Over the course of 2021, many media, publishing, and entertainment brands saw record email list signups and a boom in online engagement. But, as life begins to slowly return to normal, it’s possible these new subscribers are looking to cull some of their less-valuable email subscriptions from their overcrowded inboxes.

So, before your brand gets the digital boot and scares away subscribers for good, here three of the most common email marketing mistakes we encounter. And — more importantly — how to avoid them to keep your audience connected (without feeling overwhelmed) going forward.

Your emails are impersonal

Every day, the average consumer receives roughly 121 new emails. And as our inboxes become increasingly swamped with messaging from companies all clamoring for attention, the deciding factor between opening and trashing a message for most shoppers is personalization

According to a recent study by MediaPost, shoppers largely don’t mind giving up their data if it means brands will make meaningful use of that information for greater personalization and clear value in return. In fact, 77% of respondents state that they don’t mind sharing some degree of their personal data so long as they understood that there was some individual benefit to handing over that information. 

But in the age of greater privacy restrictions, brands looking to boost personalization through the power of data are increasingly relying on information consumers give up freely, via clicks, conversions, and revenue generated. First-party data allows brands to understand exactly what audiences are looking for from their email messaging, which creates an opportunity to send emails featuring customized product and content recommendations that drive greater engagement.

email subscribers

For example, when Food52 wanted to drive engagement through the power of first-party data, the brand paid close attention to the stories, products, and subject lines with which individual subscribers were most frequently engaging. From there, Food52 was able to send audiences more content that they loved, boosting loyalty and engagement along the way. 

Your content doesn’t invite email subscriber engagement

When it comes to email, stasis is your worst enemy. By its very nature, email requires audience engagement in the form of clicks, conversions, and more. However, asking a reader to click a product, answer a CTA, or even simply open a message without offering any incentive to do so is a little like expecting something for nothing.

It’s important to keep in mind that brands that give audiences a reason to engage will always see better results in the war for inbox attention. 

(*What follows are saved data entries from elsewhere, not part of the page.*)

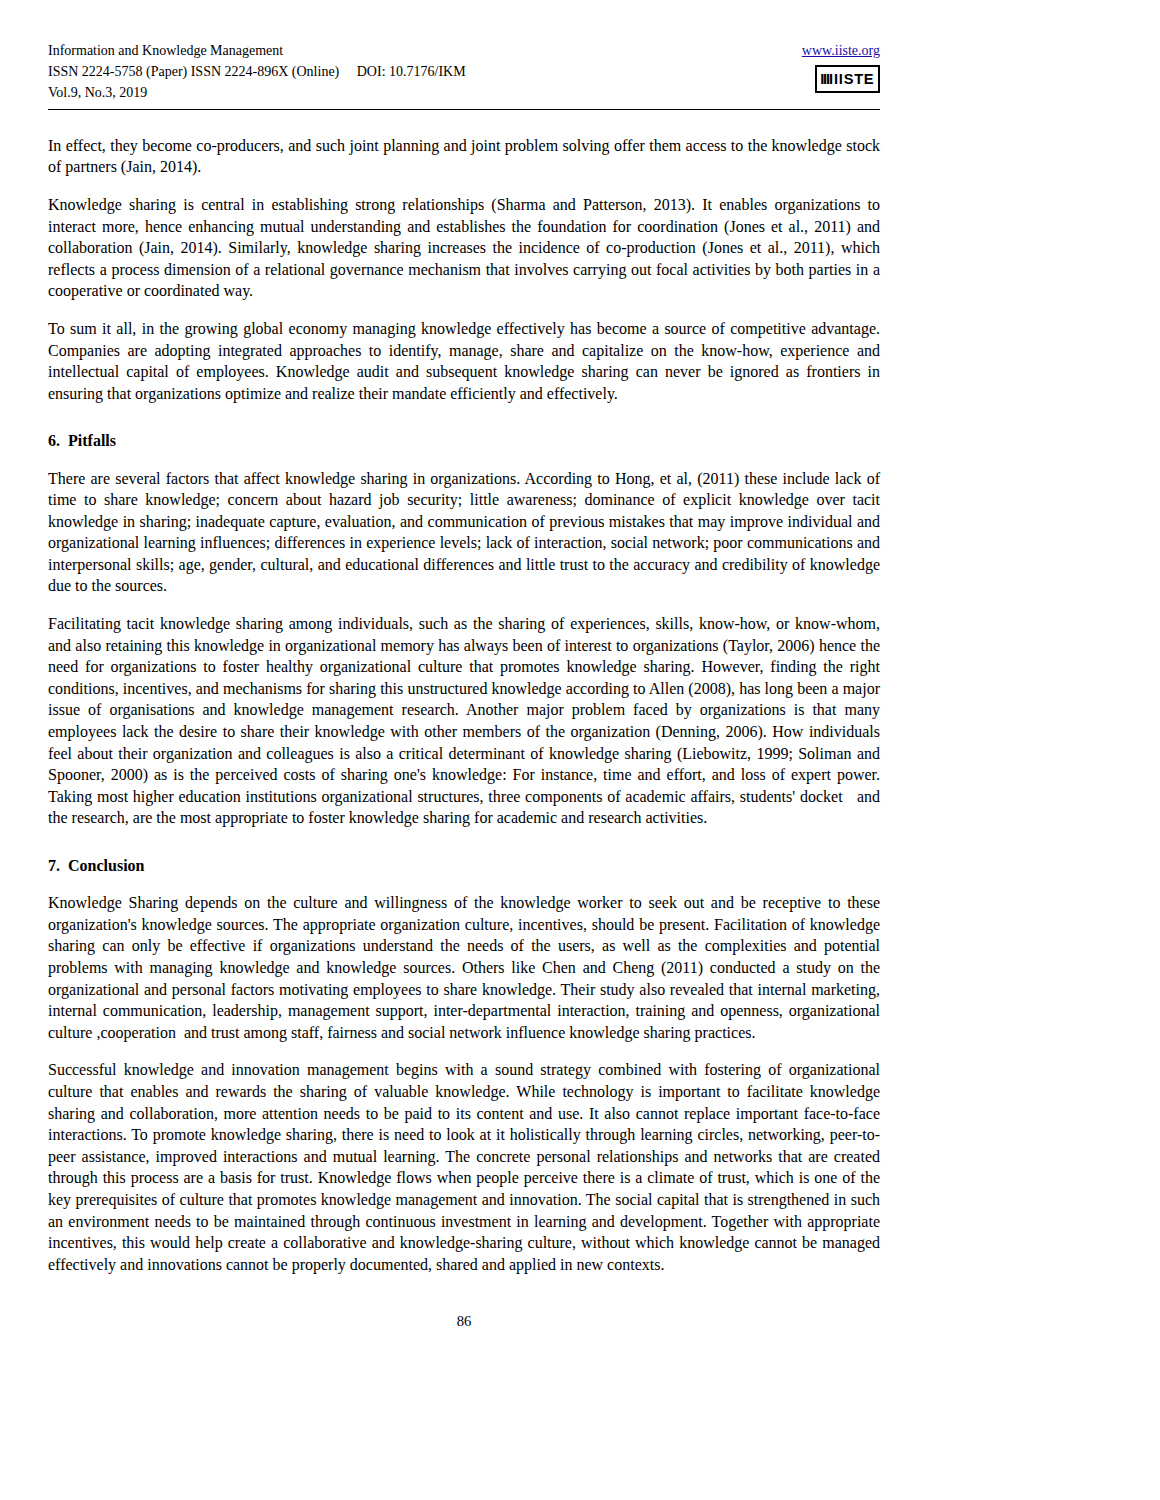Information and Knowledge Management
ISSN 2224-5758 (Paper) ISSN 2224-896X (Online) DOI: 10.7176/IKM
Vol.9, No.3, 2019
www.iiste.org
IIIIIISTE
In effect, they become co-producers, and such joint planning and joint problem solving offer them access to the knowledge stock of partners (Jain, 2014).
Knowledge sharing is central in establishing strong relationships (Sharma and Patterson, 2013). It enables organizations to interact more, hence enhancing mutual understanding and establishes the foundation for coordination (Jones et al., 2011) and collaboration (Jain, 2014). Similarly, knowledge sharing increases the incidence of co-production (Jones et al., 2011), which reflects a process dimension of a relational governance mechanism that involves carrying out focal activities by both parties in a cooperative or coordinated way.
To sum it all, in the growing global economy managing knowledge effectively has become a source of competitive advantage. Companies are adopting integrated approaches to identify, manage, share and capitalize on the know-how, experience and intellectual capital of employees. Knowledge audit and subsequent knowledge sharing can never be ignored as frontiers in ensuring that organizations optimize and realize their mandate efficiently and effectively.
6. Pitfalls
There are several factors that affect knowledge sharing in organizations. According to Hong, et al, (2011) these include lack of time to share knowledge; concern about hazard job security; little awareness; dominance of explicit knowledge over tacit knowledge in sharing; inadequate capture, evaluation, and communication of previous mistakes that may improve individual and organizational learning influences; differences in experience levels; lack of interaction, social network; poor communications and interpersonal skills; age, gender, cultural, and educational differences and little trust to the accuracy and credibility of knowledge due to the sources.
Facilitating tacit knowledge sharing among individuals, such as the sharing of experiences, skills, know-how, or know-whom, and also retaining this knowledge in organizational memory has always been of interest to organizations (Taylor, 2006) hence the need for organizations to foster healthy organizational culture that promotes knowledge sharing. However, finding the right conditions, incentives, and mechanisms for sharing this unstructured knowledge according to Allen (2008), has long been a major issue of organisations and knowledge management research. Another major problem faced by organizations is that many employees lack the desire to share their knowledge with other members of the organization (Denning, 2006). How individuals feel about their organization and colleagues is also a critical determinant of knowledge sharing (Liebowitz, 1999; Soliman and Spooner, 2000) as is the perceived costs of sharing one's knowledge: For instance, time and effort, and loss of expert power. Taking most higher education institutions organizational structures, three components of academic affairs, students' docket and the research, are the most appropriate to foster knowledge sharing for academic and research activities.
7. Conclusion
Knowledge Sharing depends on the culture and willingness of the knowledge worker to seek out and be receptive to these organization's knowledge sources. The appropriate organization culture, incentives, should be present. Facilitation of knowledge sharing can only be effective if organizations understand the needs of the users, as well as the complexities and potential problems with managing knowledge and knowledge sources. Others like Chen and Cheng (2011) conducted a study on the organizational and personal factors motivating employees to share knowledge. Their study also revealed that internal marketing, internal communication, leadership, management support, inter-departmental interaction, training and openness, organizational culture ,cooperation and trust among staff, fairness and social network influence knowledge sharing practices.
Successful knowledge and innovation management begins with a sound strategy combined with fostering of organizational culture that enables and rewards the sharing of valuable knowledge. While technology is important to facilitate knowledge sharing and collaboration, more attention needs to be paid to its content and use. It also cannot replace important face-to-face interactions. To promote knowledge sharing, there is need to look at it holistically through learning circles, networking, peer-to-peer assistance, improved interactions and mutual learning. The concrete personal relationships and networks that are created through this process are a basis for trust. Knowledge flows when people perceive there is a climate of trust, which is one of the key prerequisites of culture that promotes knowledge management and innovation. The social capital that is strengthened in such an environment needs to be maintained through continuous investment in learning and development. Together with appropriate incentives, this would help create a collaborative and knowledge-sharing culture, without which knowledge cannot be managed effectively and innovations cannot be properly documented, shared and applied in new contexts.
86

That’s why, when NASCAR was looking to boost audience engagement with its emails, the brand rethought its birthday messaging strategy by building a new strategy focused on interactive content. Previously, NASCAR’s birthday emails included a static greeting with a unique discount code for each potential shopper.

email subscribers

However, in an effort to both improve customer experiences and boost engagement, NASCAR went more interactive than ever before with its birthday messaging, offering a personalized discount featuring a fun mystery click-to-reveal experience. NASCAR’s interactive content mimicking the excitement of opening a birthday gift was a hit, driving a 19% click-through rate (CTR) increase and an almost three percent increase in clicks over the course of the campaign’s first four months.

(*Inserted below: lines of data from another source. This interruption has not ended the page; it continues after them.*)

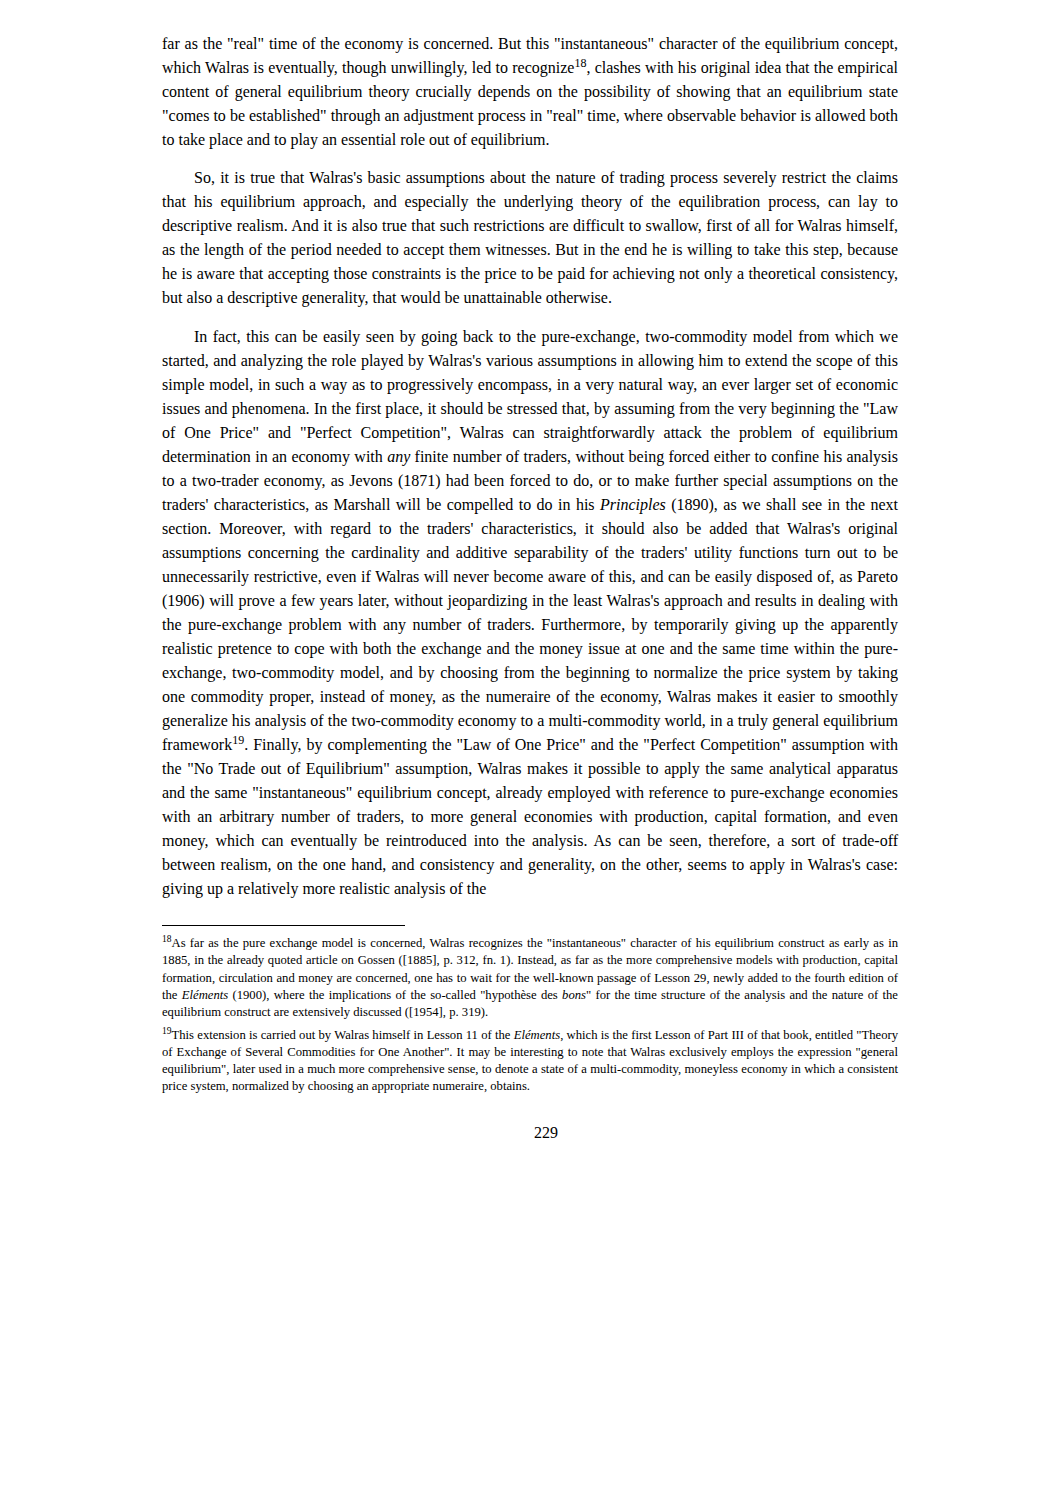far as the "real" time of the economy is concerned. But this "instantaneous" character of the equilibrium concept, which Walras is eventually, though unwillingly, led to recognize18, clashes with his original idea that the empirical content of general equilibrium theory crucially depends on the possibility of showing that an equilibrium state "comes to be established" through an adjustment process in "real" time, where observable behavior is allowed both to take place and to play an essential role out of equilibrium.
So, it is true that Walras's basic assumptions about the nature of trading process severely restrict the claims that his equilibrium approach, and especially the underlying theory of the equilibration process, can lay to descriptive realism. And it is also true that such restrictions are difficult to swallow, first of all for Walras himself, as the length of the period needed to accept them witnesses. But in the end he is willing to take this step, because he is aware that accepting those constraints is the price to be paid for achieving not only a theoretical consistency, but also a descriptive generality, that would be unattainable otherwise.
In fact, this can be easily seen by going back to the pure-exchange, two-commodity model from which we started, and analyzing the role played by Walras's various assumptions in allowing him to extend the scope of this simple model, in such a way as to progressively encompass, in a very natural way, an ever larger set of economic issues and phenomena. In the first place, it should be stressed that, by assuming from the very beginning the "Law of One Price" and "Perfect Competition", Walras can straightforwardly attack the problem of equilibrium determination in an economy with any finite number of traders, without being forced either to confine his analysis to a two-trader economy, as Jevons (1871) had been forced to do, or to make further special assumptions on the traders' characteristics, as Marshall will be compelled to do in his Principles (1890), as we shall see in the next section. Moreover, with regard to the traders' characteristics, it should also be added that Walras's original assumptions concerning the cardinality and additive separability of the traders' utility functions turn out to be unnecessarily restrictive, even if Walras will never become aware of this, and can be easily disposed of, as Pareto (1906) will prove a few years later, without jeopardizing in the least Walras's approach and results in dealing with the pure-exchange problem with any number of traders. Furthermore, by temporarily giving up the apparently realistic pretence to cope with both the exchange and the money issue at one and the same time within the pure-exchange, two-commodity model, and by choosing from the beginning to normalize the price system by taking one commodity proper, instead of money, as the numeraire of the economy, Walras makes it easier to smoothly generalize his analysis of the two-commodity economy to a multi-commodity world, in a truly general equilibrium framework19. Finally, by complementing the "Law of One Price" and the "Perfect Competition" assumption with the "No Trade out of Equilibrium" assumption, Walras makes it possible to apply the same analytical apparatus and the same "instantaneous" equilibrium concept, already employed with reference to pure-exchange economies with an arbitrary number of traders, to more general economies with production, capital formation, and even money, which can eventually be reintroduced into the analysis. As can be seen, therefore, a sort of trade-off between realism, on the one hand, and consistency and generality, on the other, seems to apply in Walras's case: giving up a relatively more realistic analysis of the
18As far as the pure exchange model is concerned, Walras recognizes the "instantaneous" character of his equilibrium construct as early as in 1885, in the already quoted article on Gossen ([1885], p. 312, fn. 1). Instead, as far as the more comprehensive models with production, capital formation, circulation and money are concerned, one has to wait for the well-known passage of Lesson 29, newly added to the fourth edition of the Eléments (1900), where the implications of the so-called "hypothèse des bons" for the time structure of the analysis and the nature of the equilibrium construct are extensively discussed ([1954], p. 319).
19This extension is carried out by Walras himself in Lesson 11 of the Eléments, which is the first Lesson of Part III of that book, entitled "Theory of Exchange of Several Commodities for One Another". It may be interesting to note that Walras exclusively employs the expression "general equilibrium", later used in a much more comprehensive sense, to denote a state of a multi-commodity, moneyless economy in which a consistent price system, normalized by choosing an appropriate numeraire, obtains.
229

Your message doesn’t make the impact it used to

In 2020, audiences craved predictability more than ever before — which is likely why they were more willing to pay to have media consistently delivered to their inboxes via subscription content. After all, publishers saw a 16% increase in subscription revenue during that time.

And in order to capitalize on that newfound interest in consistent, reliable content, publishers like The Associated Press, Insider, and Morning Brew were just a few media groups able to successfully experiment with new paid content models such as email newsletters.

email subscribers

But building loyalty among the subscribers who signed up for email and newsletter lists in record numbers over the course of this year is proving a little more challenging. As COVID-19 restrictions have eased, many  have also seen record numbers of audiences opting to unsubscribe. 

Part of the reason for these fleeing audiences could be the fact that even targeted content becomes a bit stagnant after a while. Audience segmentation to drive engagement and build newsletter or email list loyalty isn’t a one-time prospect. 

Subscribers who originally opted in to your email list or paid for a newsletter for specific content, such as home improvement tips for home office spaces, might have different priorities in 2021 and beyond. Looking for other personalization opportunities based on new interests, such as revitalizing entertainment spaces or updating those light fixtures they’ve been staring at for a full year, is an important way to keep evolving your brand’s personalization strategy for changing audience needs.

Keep messaging fresh, yet personal, in order to prevent audiences from pulling away now that the end of the pandemic is potentially in sight.